Только потом что-то заколодило в его умело спланированной жизни. Природное стремление к трудолюбию и порядку наталкивалось на суматошную, перепутанную, как ему казалось, деятельность непонятных ему людей, среди которых часто встречал он своих земляков, пришедших с фронтов гражданской, взбулгачивших налаженное, всковыривающих заведенное исстари. Не было в профессорских лекциях места таким математическим законам, по которым можно было бы рассчитать деятельность своевольных порывистых людей, опережавших Кирпотина в жизни, и, ревнивый к чужим успехам, махнул он рукой на взбесившуюся, зигзагообразную жизнь инженера-практика, и ушел под сорок лет в преподавание милого его сердцу мира точных расчетных траекторий, изящных, решаемых прямым путем интегралов, эффектных задач с точными краевыми условиями…
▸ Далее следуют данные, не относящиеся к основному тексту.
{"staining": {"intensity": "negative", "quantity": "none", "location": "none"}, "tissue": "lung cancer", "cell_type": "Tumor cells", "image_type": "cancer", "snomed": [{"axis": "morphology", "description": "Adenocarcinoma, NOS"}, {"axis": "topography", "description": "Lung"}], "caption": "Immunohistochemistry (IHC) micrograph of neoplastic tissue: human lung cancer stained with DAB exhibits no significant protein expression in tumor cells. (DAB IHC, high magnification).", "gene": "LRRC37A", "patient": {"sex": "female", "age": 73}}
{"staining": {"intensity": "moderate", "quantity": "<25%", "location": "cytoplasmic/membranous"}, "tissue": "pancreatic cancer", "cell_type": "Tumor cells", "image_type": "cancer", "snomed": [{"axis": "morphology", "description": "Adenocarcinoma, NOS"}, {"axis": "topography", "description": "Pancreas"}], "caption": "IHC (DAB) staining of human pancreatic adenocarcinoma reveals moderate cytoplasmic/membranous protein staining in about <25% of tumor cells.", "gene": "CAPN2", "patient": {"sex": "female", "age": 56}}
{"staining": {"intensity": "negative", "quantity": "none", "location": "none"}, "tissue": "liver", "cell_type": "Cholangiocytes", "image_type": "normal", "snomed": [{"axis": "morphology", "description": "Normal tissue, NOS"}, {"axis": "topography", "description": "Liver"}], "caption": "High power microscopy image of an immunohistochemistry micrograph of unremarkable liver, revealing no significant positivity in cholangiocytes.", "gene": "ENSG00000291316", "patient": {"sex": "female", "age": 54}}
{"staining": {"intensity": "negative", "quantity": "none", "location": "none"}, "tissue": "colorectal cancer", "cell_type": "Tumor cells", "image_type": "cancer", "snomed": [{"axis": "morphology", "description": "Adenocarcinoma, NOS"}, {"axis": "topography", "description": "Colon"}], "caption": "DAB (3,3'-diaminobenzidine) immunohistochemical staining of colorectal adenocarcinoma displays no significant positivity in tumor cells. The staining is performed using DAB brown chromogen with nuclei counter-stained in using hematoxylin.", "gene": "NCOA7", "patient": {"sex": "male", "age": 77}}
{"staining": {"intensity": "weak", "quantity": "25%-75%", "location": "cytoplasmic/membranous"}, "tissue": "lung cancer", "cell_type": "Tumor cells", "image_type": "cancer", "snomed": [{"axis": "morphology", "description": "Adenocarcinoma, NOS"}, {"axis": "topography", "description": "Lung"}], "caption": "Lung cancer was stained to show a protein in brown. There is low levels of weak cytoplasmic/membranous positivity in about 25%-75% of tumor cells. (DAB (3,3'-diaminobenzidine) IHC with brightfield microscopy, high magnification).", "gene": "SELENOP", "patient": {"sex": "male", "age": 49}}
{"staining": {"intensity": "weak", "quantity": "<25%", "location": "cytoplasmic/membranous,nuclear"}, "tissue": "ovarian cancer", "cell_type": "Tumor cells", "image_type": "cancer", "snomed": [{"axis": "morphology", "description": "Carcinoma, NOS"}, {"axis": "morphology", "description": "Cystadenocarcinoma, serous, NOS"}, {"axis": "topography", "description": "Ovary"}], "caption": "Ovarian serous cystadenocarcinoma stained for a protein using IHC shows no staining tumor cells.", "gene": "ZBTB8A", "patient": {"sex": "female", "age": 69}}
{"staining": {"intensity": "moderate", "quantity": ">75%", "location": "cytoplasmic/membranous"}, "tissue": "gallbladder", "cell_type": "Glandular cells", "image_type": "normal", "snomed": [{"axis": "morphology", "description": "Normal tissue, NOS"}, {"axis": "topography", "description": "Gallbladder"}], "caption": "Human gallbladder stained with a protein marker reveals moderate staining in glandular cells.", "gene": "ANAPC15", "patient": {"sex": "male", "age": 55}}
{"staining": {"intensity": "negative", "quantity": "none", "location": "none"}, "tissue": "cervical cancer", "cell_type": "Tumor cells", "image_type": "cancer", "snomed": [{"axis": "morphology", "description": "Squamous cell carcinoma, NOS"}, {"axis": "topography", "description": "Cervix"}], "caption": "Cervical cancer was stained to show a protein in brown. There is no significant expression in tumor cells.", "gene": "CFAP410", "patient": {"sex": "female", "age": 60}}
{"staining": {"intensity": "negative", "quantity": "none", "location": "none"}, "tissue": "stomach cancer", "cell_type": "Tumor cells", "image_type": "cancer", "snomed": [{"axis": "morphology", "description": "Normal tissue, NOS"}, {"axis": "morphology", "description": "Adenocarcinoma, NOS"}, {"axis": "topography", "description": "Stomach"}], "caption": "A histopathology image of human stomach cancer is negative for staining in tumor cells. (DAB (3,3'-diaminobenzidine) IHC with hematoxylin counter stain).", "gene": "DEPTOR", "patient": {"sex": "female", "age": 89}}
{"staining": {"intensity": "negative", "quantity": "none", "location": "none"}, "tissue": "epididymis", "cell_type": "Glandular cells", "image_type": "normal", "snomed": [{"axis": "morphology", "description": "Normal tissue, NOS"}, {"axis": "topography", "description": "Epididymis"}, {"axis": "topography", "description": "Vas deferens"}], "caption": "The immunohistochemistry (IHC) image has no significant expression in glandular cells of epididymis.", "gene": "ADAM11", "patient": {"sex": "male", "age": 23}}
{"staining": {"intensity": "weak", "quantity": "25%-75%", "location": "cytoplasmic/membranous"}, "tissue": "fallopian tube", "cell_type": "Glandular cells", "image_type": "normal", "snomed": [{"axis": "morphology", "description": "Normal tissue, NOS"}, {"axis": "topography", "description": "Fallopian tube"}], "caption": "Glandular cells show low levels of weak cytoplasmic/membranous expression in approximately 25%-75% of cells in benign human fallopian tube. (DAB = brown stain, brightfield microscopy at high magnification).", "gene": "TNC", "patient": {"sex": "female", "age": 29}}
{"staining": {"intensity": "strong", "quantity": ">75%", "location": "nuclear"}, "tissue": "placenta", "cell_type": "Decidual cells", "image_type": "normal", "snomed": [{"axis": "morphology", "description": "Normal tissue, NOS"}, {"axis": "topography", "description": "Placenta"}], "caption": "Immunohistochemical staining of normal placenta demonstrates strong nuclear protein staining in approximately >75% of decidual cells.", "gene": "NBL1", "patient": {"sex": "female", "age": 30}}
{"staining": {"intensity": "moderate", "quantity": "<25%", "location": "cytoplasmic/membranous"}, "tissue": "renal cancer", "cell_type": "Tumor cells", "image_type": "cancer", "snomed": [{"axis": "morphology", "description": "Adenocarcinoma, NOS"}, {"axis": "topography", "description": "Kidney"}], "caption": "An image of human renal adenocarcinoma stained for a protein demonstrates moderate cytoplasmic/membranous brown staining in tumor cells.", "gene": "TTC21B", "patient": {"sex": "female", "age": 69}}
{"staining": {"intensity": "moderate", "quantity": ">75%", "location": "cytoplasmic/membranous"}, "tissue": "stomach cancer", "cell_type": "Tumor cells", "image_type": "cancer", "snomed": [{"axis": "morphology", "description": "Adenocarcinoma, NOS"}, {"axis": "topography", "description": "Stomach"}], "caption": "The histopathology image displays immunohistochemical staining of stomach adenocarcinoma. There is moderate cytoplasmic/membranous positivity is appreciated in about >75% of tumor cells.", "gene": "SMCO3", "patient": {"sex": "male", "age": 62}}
И хотя читал он по газетам, как столбили себе памятниками заводы его давние однокурсники, как пускали они дизеля и роторы в немыслимые сроки, тайная ухмылка превосходства залегла в складках его старческого рта: уж кто-кто, а он ведал точно — не знали они доподлинных математических решений ни одной мало-мальски приличной задачи механики, нахрапом вскочили на холку жизни и не может из такого выйти ничего путного…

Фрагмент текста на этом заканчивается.